Penn State, the National Institute of Standards and Technology and IQE, a specialty wafer manufacturer, jointly presented their findings at the International Electron Devices Meeting in Washington, D.C. The IEDM meeting includes representatives from all of the major chip companies and is the recognized forum for reporting breakthroughs in semiconductor and electronic technologies.

Crystal film growth: nanosheets extend epitaxial growth applications

Epitaxial growth has become increasingly important for growing crystalline thin films with tailored electronic, optical and magnetic properties for technological applications. However ,the approach is limited by the high structural similarities required between an underlying substrate and a growing crystal layer on top of it. Takayoshi Sasaki and colleagues at the International Center for Materials Nanoarchitectonics (MANA) and the University of Tokyo in Japan demonstrate how using two-dimensional materials they can extend the versatility of epitaxial growth techniques.

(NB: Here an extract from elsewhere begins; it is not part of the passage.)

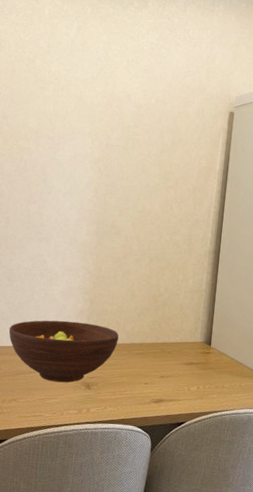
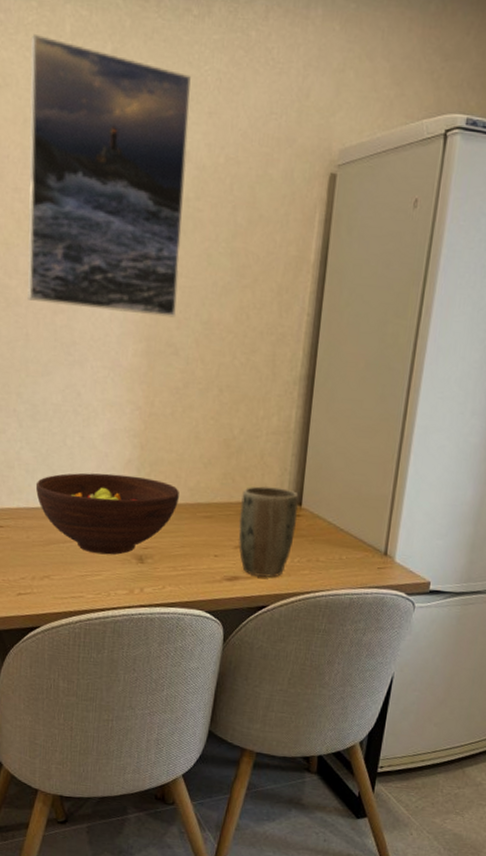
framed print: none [9,15,132,208] -> present [27,35,191,318]
plant pot: none [163,330,209,400] -> present [238,485,299,577]

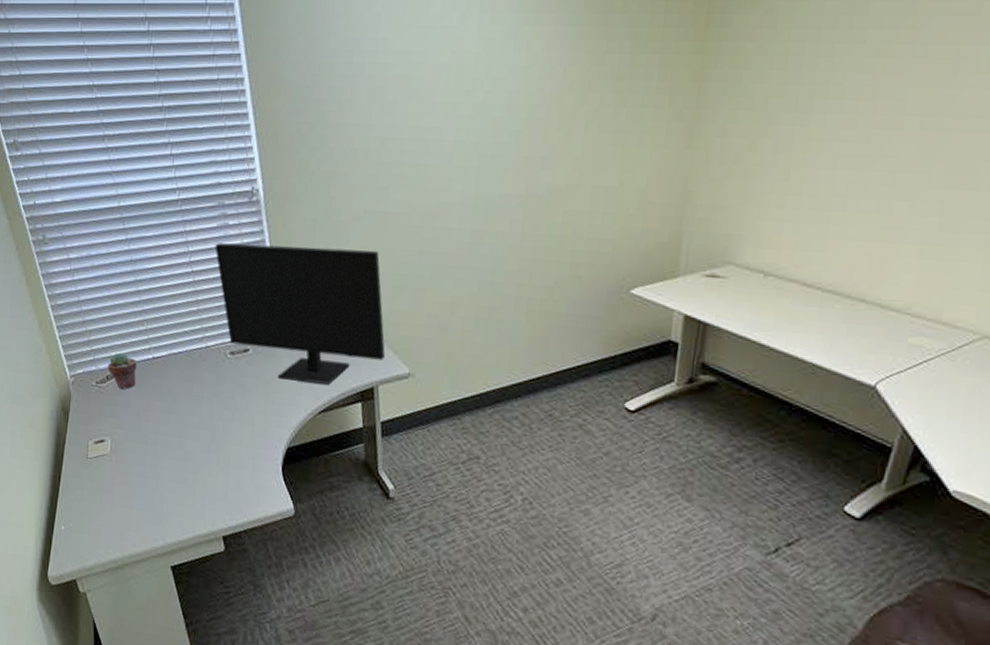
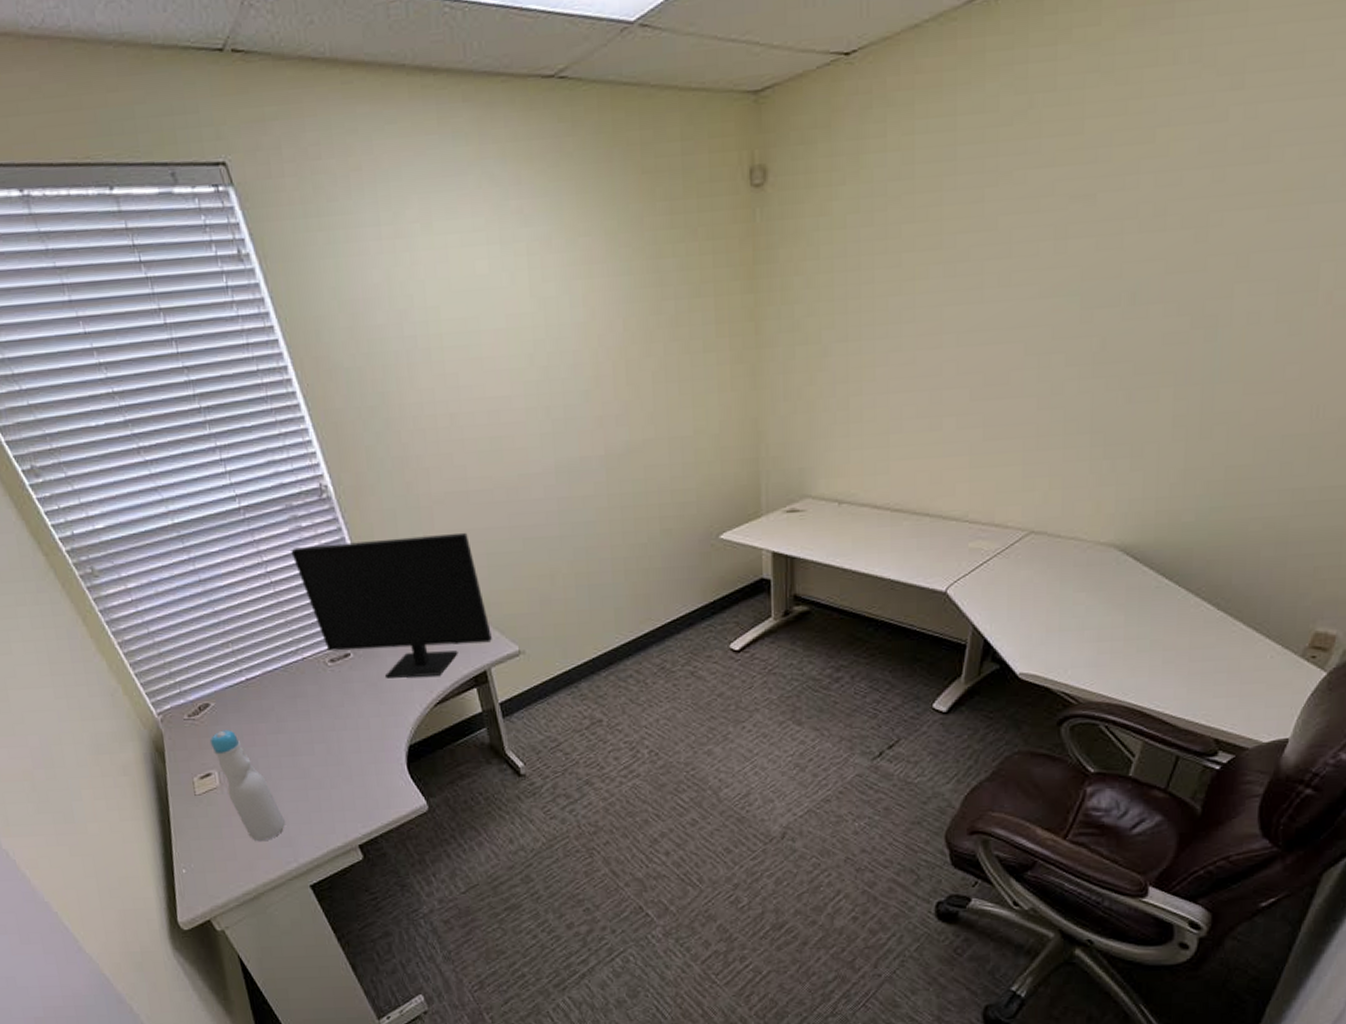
potted succulent: present [107,352,137,389] -> none [197,679,233,717]
bottle: none [109,401,161,514] -> present [209,730,285,841]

With the increasing attention on two-dimensional materials over recent years Takayoshi Sasaki and colleagues decided to look into molecularly thin two-dimensional crystals as possible seed layers to alleviate lattice matching requirements in a manner similar to Komo’s van der Waals epitaxy. They deposited nanosheets of either Ca2Nb3O10-, Ti0.87O20.52-, or MoO2δ- as highly organised layers onto amorphous glass.  On these different surfaces they grew different orientations of SrTiO3, an important perovskite for various technological applications. The approach demonstrated the ability to grow different orientations of SrTiO3 with a high level of precision.

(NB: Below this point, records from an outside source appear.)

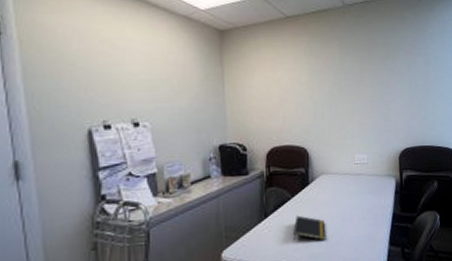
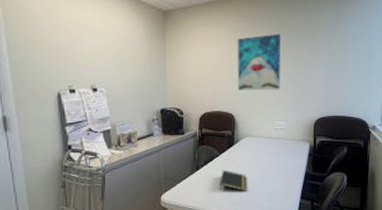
wall art: none [308,55,359,121] -> present [238,33,282,91]

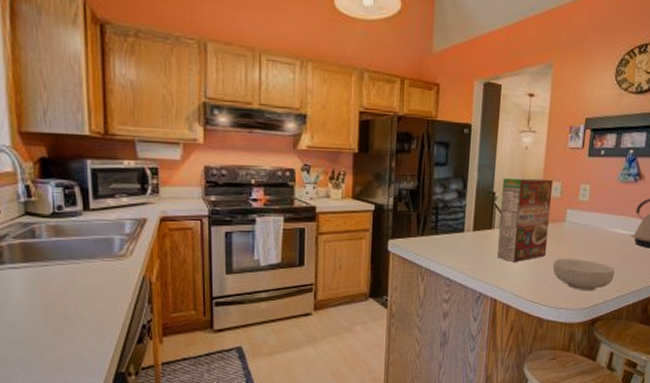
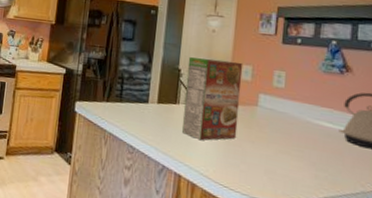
cereal bowl: present [553,258,615,291] -> none [244,143,321,185]

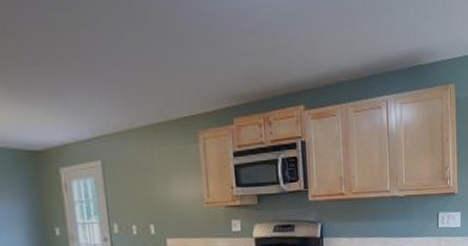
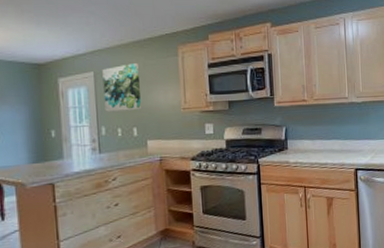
wall art: none [111,151,159,207] -> present [102,63,142,112]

Graphene-based nano-antennas may enable networks of tiny machines

With antennas made from conventional materials like copper, communication between low-power nanomachines would be virtually impossible. But by taking advantage of the unique electronic properties of the material known as graphene, researchers now believe they’re on track to connect devices powered by small amounts of scavenged energy.

Based on a honeycomb network of carbon atoms, graphene could generate a type of electronic surface wave that would allow antennas just one micron long and 10 to 100nm wide to do the work of much larger antennas. While operating graphene nano-antennas have yet to be demonstrated, the researchers say their modeling and simulations show that nano-networks using the new approach are feasible with the alternative material.

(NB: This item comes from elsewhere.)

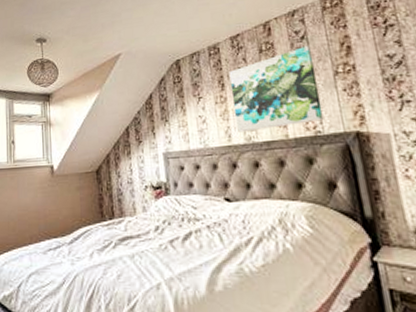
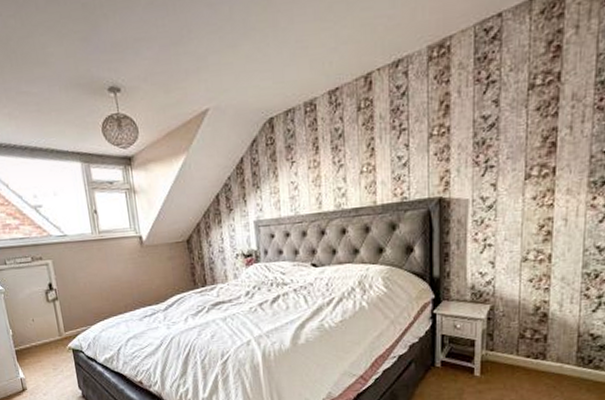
wall art: present [228,46,324,133] -> none [324,104,412,199]

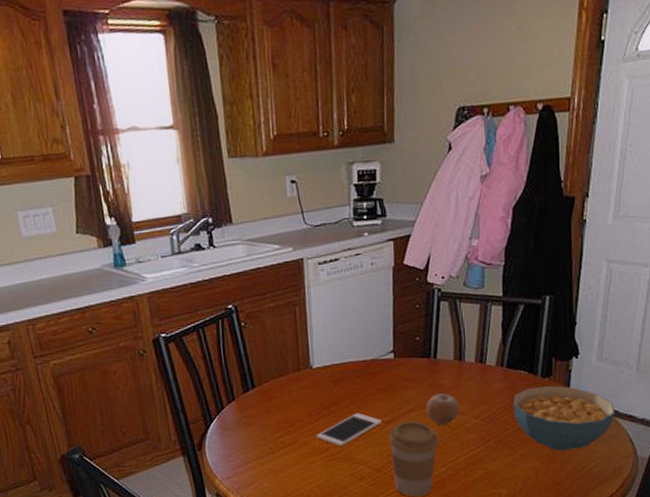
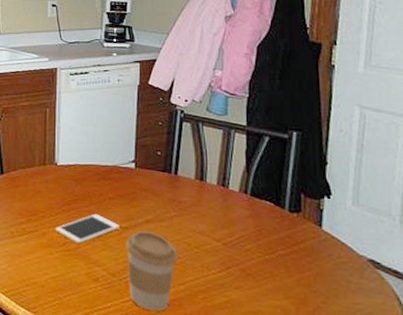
fruit: present [426,391,460,426] -> none [165,207,200,243]
cereal bowl: present [513,386,616,451] -> none [257,221,378,297]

“We are exploiting the peculiar propagation of electrons in graphene to make a very small antenna that can radiate at much lower frequencies than classical metallic antennas of the same size,” said Ian Akyildiz, a Ken Byers Chair professor in Telecommunications in the School of Electrical and Computer Engineering at the Georgia Institute of Technology. “We believe that this is just the beginning of a new networking and communications paradigm based on the use of graphene.”